A human being should be able to change a diaper, plan an invasion, butcher a hog, conn a ship, design a building, write a sonnet, balance accounts, build a wall, set a bone, comfort the dying, take orders, give orders, cooperate, act alone, solve equations, analyze a new problem, pitch manure, program a computer, cook a tasty meal, fight efficiently, die gallantly. Specialization is for insects.
-Robert A. Heinlein
Among technical writers, the state of the profession is a form of contention in itself. Many argue that assuming change is afoot is to knuckle under to the steady stream of buzzwords and fads that make a few venture capitalists rich while everyone else hits the job boards again. A growing faction of otherwise sceptical writers are thinking instead that transition is upon us, and will reward those who adapt.
To understand this change, we need to track the development of technical writing.
Originally a bizarre hybrid between psychologist, journalist, and instructor, the technical writer compiled scattered notes written by engineers and converted them into manuals that normal people could read and understand. This allowed the product-buying public to use technology with which they had no familiarity.
Technical writing through the 1950s and 1960s followed this pattern. Users were expected to have a high school education including some math and science, so much of the job involved explaining specifics in terms of the general skills with which users were more familiar. Gadgets varied widely and so the writer served an essential role, translating engineer complexity into end-user clarity.
With the transistor revolution of the 1970s, two crucial changes occurred. First, the computer migrated from the machine room to the desktop. Second, high schools got more lenient at the same time users became more acquainted with television media. This new generation were shaped by seeing machines used before understanding the principles behind them, which laid the ground for the interface revolution to follow.

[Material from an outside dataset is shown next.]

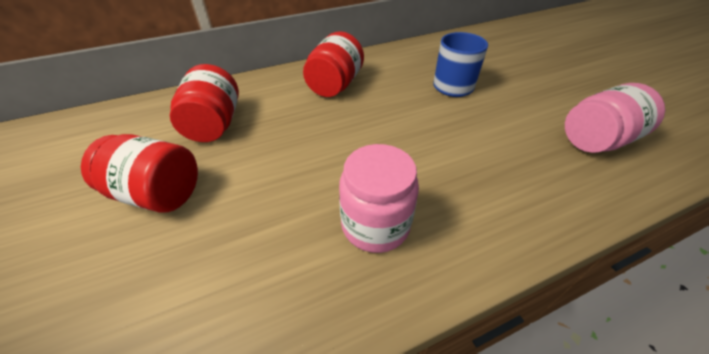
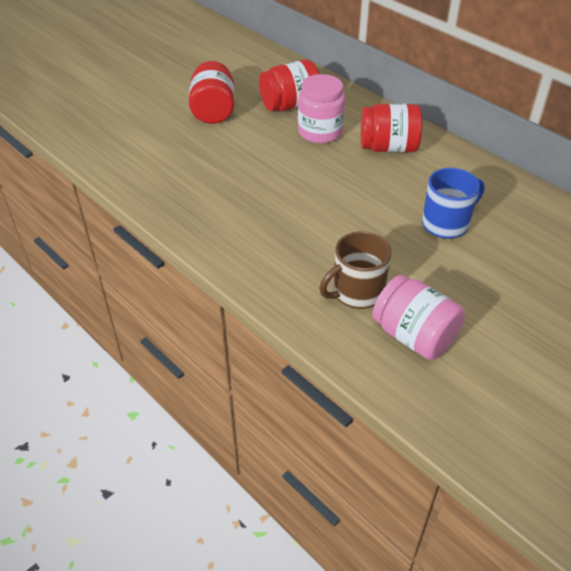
camera: 70 degrees right, 0 degrees up
(375, 225) = (232, 207): pink jar -> pink jar (320, 132)
(540, 159) = (356, 292): none -> brown mug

On the heels of those developments, a second computing revolution occurred in the late 1980s and early 1990s. Both the graphical user interface (GUI)-based operating system and the world wide web took existing technologies and put them to new use. This usage redefined the comput from being being a calculating machine to an information browser. This role shift entailed thinking about interface in user-centric contexts and resulted in both these revolutions.
Usage exploded since the layperson could now interact with a computer as they would a video game, vending machine or automated teller. This in turn spurred a network revolution. Since the computer was viewed as an information browser, it needed connections to information, so the network became the computer. These influences caused the computer to become increasingly powerful, standardized and ubiquitous.
The standardization affected technical writing. Digital technology exists within an environment designed by the machine, and it makes sense to have single pieces of software handle functions so commonplace they should be standard. This means that, unlike physical technologies, digital machines have a language of interaction which makes most tasks similar in the actions they have in common.
Newer generations of users come to expect this standardized language, and that they can pick up a video game, computer program or phone and figure out the basics of its function with a few minutes of play. They may not have the background in physics, math and electronics that previous generations took for granted, but they do not need people to explain standard interfaces.
Now that the internet age has boomed and rebirthed itself, technical writing struggles to adopt this new role. Complexity has increased, but so has standardization, which means the userbase is well-informed about generalities but not specifics. As the audience has more tasks of a diverse nature, thanks to this efficiency boom, they expect specific knowledge distilled into digestible fragments for quick use. The job of the technical writer is as a result growing and shrinking at the same time.